Safed’s Female City Engineer Sues Municipality Over Wage Discrimination

The city denies gender discrimination but the engineer says she was paid less than the permitted minimum

File photo: Safed's City Hall.
Dror Artzi

Safed’s female city engineer is suing the municipality for wage discrimination, claiming that, in violation of an express directive from city’s director general, the city paid her thousands of shekels less a month than five male colleagues of the same rank.

Heli Tal, who has served in the position for four years, is suing the municipality for 464,000 shekels ($130,000) in Nazareth Labor Court for alleged salary disparities and discrimination under the Equal Pay Law. For its part, the municipality said Tal is not being discriminated against and that the municipality is committed to encouraging the employment of women in key positions.

Tal, who is being represented by the Women’s International Zionist Organization, began working as city engineer in 2014, when her pay was set at 70 percent of the salary of what municipal directors general get, even though the Safed director general’s circular stated explicitly that compensation for such senior positions must be at least 85 percent of his own. The same circular also states that the salary must be increased as the employee gains experience in the position to a maximum of 95 percent of the director general’s salary. According to Tal, her employer never apprised her of these requirements.

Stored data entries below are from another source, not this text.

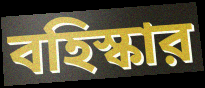
বহিস্কার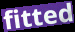
fitted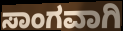
ಸಾಂಗವಾಗಿ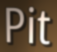
PitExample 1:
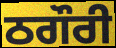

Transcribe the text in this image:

ਠਗੌਰੀ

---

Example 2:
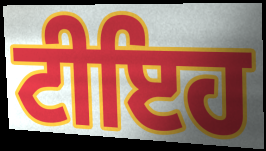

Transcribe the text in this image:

ਟੀਇਹ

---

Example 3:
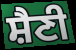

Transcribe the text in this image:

ਸ਼ੈਣੀ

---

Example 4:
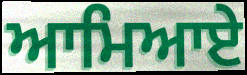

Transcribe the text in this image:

ਆਮਿਆਏ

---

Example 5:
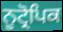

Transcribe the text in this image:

ਨੂਟ੍ਰੋਪਿਕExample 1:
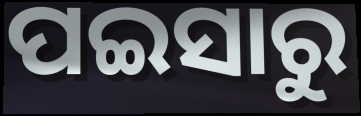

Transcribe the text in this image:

ପଇସାରୁ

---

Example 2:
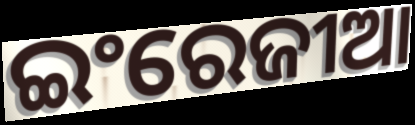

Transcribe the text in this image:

ଇଂରେଜୀଆ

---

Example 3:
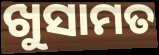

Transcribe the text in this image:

ଖୁସାମତ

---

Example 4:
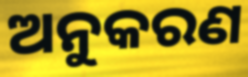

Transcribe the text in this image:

ଅନୁକରଣ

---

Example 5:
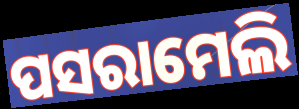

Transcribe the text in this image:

ପସରାମେଲି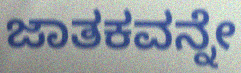
ಜಾತಕವನ್ನೇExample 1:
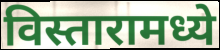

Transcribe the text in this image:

विस्तारामध्ये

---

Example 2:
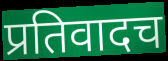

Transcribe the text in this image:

प्रतिवादच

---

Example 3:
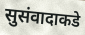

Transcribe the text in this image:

सुसंवादाकडे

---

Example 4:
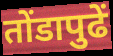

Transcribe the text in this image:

तोंडापुढें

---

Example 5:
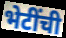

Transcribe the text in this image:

भेटींची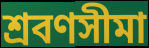
শ্রবণসীমাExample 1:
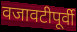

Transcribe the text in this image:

वजावटीपूर्वी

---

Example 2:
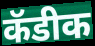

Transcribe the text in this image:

कॅडीक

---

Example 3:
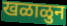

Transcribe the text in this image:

खळाळुन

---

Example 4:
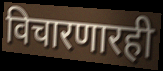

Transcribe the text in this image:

विचारणारही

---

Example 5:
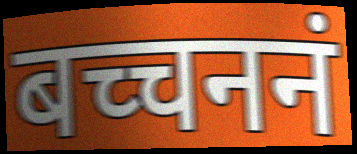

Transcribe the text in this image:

बच्चननंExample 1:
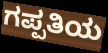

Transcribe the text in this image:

ಗಪ್ಪತಿಯ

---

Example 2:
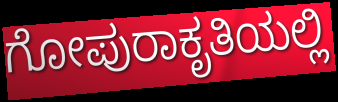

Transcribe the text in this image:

ಗೋಪುರಾಕೃತಿಯಲ್ಲಿ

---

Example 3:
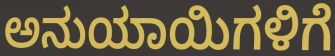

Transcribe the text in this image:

ಅನುಯಾಯಿಗಳಿಗೆ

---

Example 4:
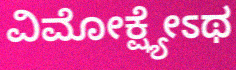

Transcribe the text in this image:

ವಿಮೋಕ್ಷ್ಯೇಽಥ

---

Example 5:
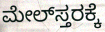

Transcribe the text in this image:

ಮೇಲ್‌ಸ್ತರಕ್ಕೆ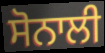
ਸੋਨਾਲੀ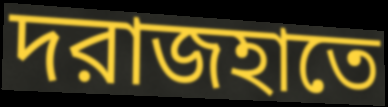
দরাজহাতে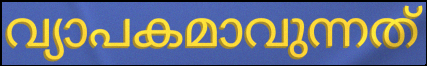
വ്യാപകമാവുന്നത്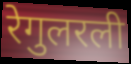
रेगुलरली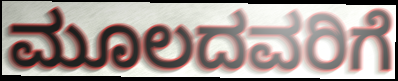
ಮೂಲದವರಿಗೆ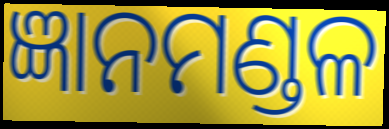
ଜ୍ଞାନମଣ୍ଡଳ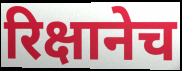
रिक्षानेचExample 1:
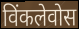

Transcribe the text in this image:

विंकलेवोस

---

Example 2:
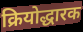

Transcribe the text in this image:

क्रियोद्धारक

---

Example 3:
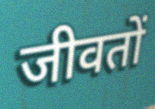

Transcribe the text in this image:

जीवतों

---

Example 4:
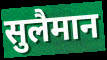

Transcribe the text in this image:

सुलैमान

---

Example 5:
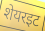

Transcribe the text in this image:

शेयरइट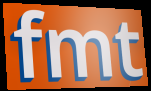
fmt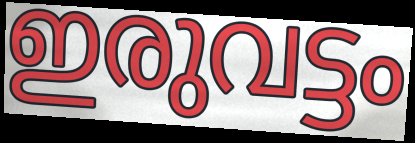
ഇരുവട്ടംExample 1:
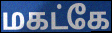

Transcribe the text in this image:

மகட்கே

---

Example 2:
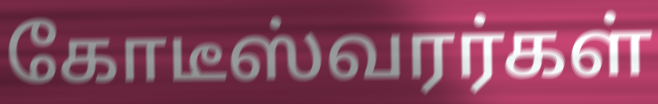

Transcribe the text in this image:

கோடீஸ்வரர்கள்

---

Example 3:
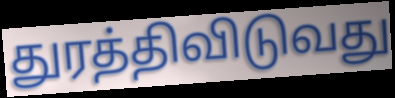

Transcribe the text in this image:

துரத்திவிடுவது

The Safed Municipality said it would study the suit and respond in court, but added that it encourages the hiring of suitable women to key positions. “The proof is that [Tal] was appointed city engineer. The salary of senior Safed municipality officials is not determined by gender, but is subject to the approval of the city council and the Interior Ministry. We view the plaintiff’s claims as not to the point and not reflecting the organizational culture of the Safed municipality, which promotes equal opportunity. The engineer is not suffering wage discrimination compared to her male or female colleagues. We will continue to recruit women based on their professional qualifications, as we always have.”

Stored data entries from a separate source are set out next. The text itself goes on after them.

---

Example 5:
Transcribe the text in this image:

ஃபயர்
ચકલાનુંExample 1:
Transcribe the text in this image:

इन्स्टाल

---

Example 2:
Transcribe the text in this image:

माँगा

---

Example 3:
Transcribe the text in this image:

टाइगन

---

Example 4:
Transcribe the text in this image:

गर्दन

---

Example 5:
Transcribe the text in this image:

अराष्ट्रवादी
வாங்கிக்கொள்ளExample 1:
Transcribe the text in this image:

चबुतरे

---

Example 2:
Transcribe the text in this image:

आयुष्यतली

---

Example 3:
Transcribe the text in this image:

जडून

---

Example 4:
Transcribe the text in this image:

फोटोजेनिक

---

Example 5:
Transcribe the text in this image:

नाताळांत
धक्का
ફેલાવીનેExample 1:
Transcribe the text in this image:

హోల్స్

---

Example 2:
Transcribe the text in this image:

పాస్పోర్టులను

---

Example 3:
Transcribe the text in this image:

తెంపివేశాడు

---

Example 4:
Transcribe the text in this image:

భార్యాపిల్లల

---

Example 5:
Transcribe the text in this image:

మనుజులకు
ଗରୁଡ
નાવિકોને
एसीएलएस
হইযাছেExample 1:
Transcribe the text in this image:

On the other hand, the lawsuit alleges that Tal, the plaintiff, was successful at her job and was shocked to discover that she was being paid less than what she claims is the minimum permitted to the city. “It was clear to the plaintiff that her work and skills are not inferior to those of her colleagues and therefore she suspected that the defendant’s motives for discriminating against her in her salary were not at all relevant and stem simply from her being a woman,” the suit alleges.

WIZO said Tal’s situation is indicative of widespread discrimination against women in the Israeli labor market. “Every day we hear claims that women are ‘just whining’ and that those who make the effort negotiate properly and work the same hours as men and get paid just like men,” said Ori Turkia-Shelas, the lawyer who directs WIZO Israel’s legal aid office. “The reality is completely different.”

On average in Israel, as of last year, the wage disparity in between men and women was 32 percent and the gap only widens among those with higher education or who are self-employed, Turkia-Shelas said. “Most women reconcile themselves to this situation, sometimes because they don’t know their rights or what other people get paid at their workplace, and sometimes because they fear taking legal action.”

At the end of 2016, after two-and-a-half years as city engineer of the northern Israeli municipality, Tal said she happened to see the Interior Ministry circular and found that she was receiving a significantly lower salary than she deserved. She said she approached the city’s human resources department but did not get a response.

She then emailed city director general Roni Ben-Abu and Mayor Ilan Shohat, asking them to raise her salary. Ben-Abu wrote to Tal that he had obtained the city treasurer’s approval to raise her salary and that the municipality had informed the Interior Ministry, which presented three options for temporary action until the change was approved. But according to the lawsuit, no action was taken to increase her salary.

And while her salary remained the same, two other senior municipal employees – the city manager and the director of the municipal education department – allegedly got raises. When city council member Vicky Elkabetz asked why the salaries of all senior municipal officials had not been revised, the mayor purportedly responded that every senior official would get a raise when the time came, “if he deserves it.”

At that point, Tal is said to have threatened to sue. “Then, with surprising speed, a request was made to the Interior Ministry to increase her salary to 80 percent of senior officials’ salaries,” but the city did not address the financial losses she incurred previously and even after the raise, her salary was still lower than the salary stipulated in the director general’s circular, the lawsuit alleges.